Barclays profit hit by weak investment banking
Barclays said key investment banking income remained weak in the past four months, countering a sharp improvement in bad debts that lifted the British bank’s underlying third-quarter profit.
Barclays, whose chief executive John Varley will be succeeded by investment bank boss Bob Diamond at the end of March, said it made an underlying July-September pretax profit of £1.27bn.
Including a charge on its own credit its pretax profit was £327m in the quarter, down over 1 billion pounds.
But income at Barclays Capital fell to £2.83bn in the third quarter, down 14 per cent from the previous quarter, to extend a first-half slowdown as capital markets activity weakened.

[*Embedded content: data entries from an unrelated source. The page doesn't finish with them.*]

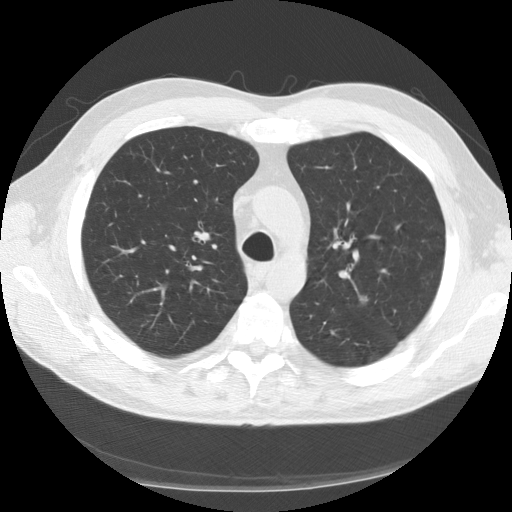
Chest CT (low-dose screening protocol), one axial image. Second annual screen. Lung window (W 1500 / L -600 HU). Slice 41 of 152 in the series. Male participant, aged 57 years at enrolment. Current smoker at enrolment.
- Lesion marked by an expert reader, bounding box (x1, y1, x2, y2) in pixels: (342, 282, 382, 327).
- The exam's reader record, not a measurement of the box and not confirmed to be the same lesion: non-calcified nodule or mass ≥4 mm, left upper lobe, 12 × 7 mm, spiculated (stellate) margins, mixed attenuation, pre-existing on the prior screen: no.
- Official screen result: positive, other.
- Participant outcome: lung cancer diagnosed 419 days after this screen — adenosquamous carcinoma, left upper lobe, poorly differentiated (G3), stage IA (AJCC 6th edition), 15 mm at pathology.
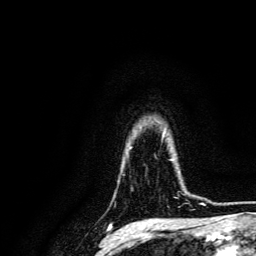
Breast MRI, one axial slice; position 112 of 134 along the scan axis; cropped to one breast; dynamic contrast-enhanced series, time point 2 of 6 at this slice position (early post-contrast); 3 T; TE 4.7 ms, TR 9 ms; 256 × 256 image matrix, field of view 170 × 170 mm. Female patient.
Annotated regions visible in this slice (semi-automatically segmented with operator editing):
- enhancing-tissue mask used for the functional tumour volume (all voxels passing the contrast-enhancement thresholds inside the analysis volume; usually the tumour): box from (x=168, y=160) to (x=192, y=198) px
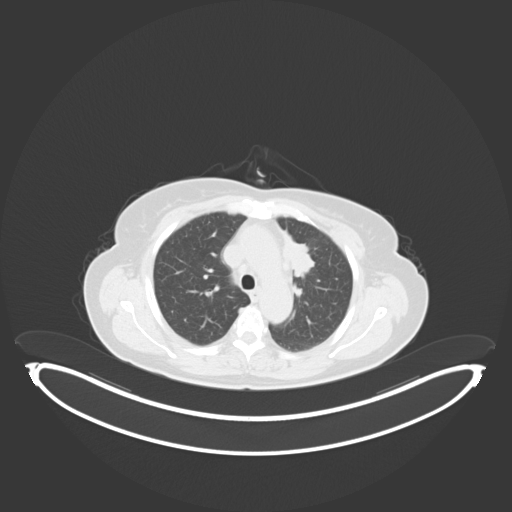
Chest CT, one axial slice; position 192 of 243 along the scan axis; reconstruction kernel B30f; lung window (W 1500 / L -600 HU); 512 × 512 image matrix, field of view 500 × 500 mm. Female patient, age 65 years. From the clinical record (not read from this slice): clinical TNM (as recorded): T2a N0 M0.
Outlined on this slice (rectangle marked by the reading radiologist):
- lung tumour (recorded histology: adenocarcinoma): bounding box <281,229,316,280> (left, top, right, bottom; pixels)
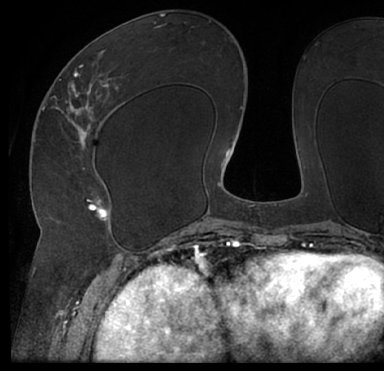
Breast MRI (dynamic contrast-enhanced), one axial slice. Position 37 of 66 along the scan axis. Cropped to one breast. Dynamic contrast-enhanced series, time point 2 of 7 at this slice position (early post-contrast). 1.5 T. TE 3 ms, TR 6.2 ms. 2.4 mm slice thickness. 384 × 371 image matrix, field of view 247 × 239 mm. Female patient.
Outlined on this slice (semi-automatic segmentation, software-assisted and operator-edited):
- enhancing-tissue mask used for the functional tumour volume (all voxels passing the contrast-enhancement thresholds inside the analysis volume; usually the tumour): bounding box [x1, y1, x2, y2] px = [13, 39, 384, 205]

BarCap’s income in October was consistent with the run rate of the third quarter, the bank said.
Barclays has emerged as one of the relative winners from the financial crisis after steering clear of a taxpayer bailout, but there has been growing concern about BarCap’s slowing momentum.
Losses on bad debts in the first nine months were down 31 per cent to £4.3bn, putting Barclays on target to beat its 2010 guidance that bad debts would fall 15-20 percent.
The bank said it was “well equipped” to deal with regulatory changes as tougher global capital rules are implemented, and its core Tier 1 capital ratio held at 10 percent at end-September.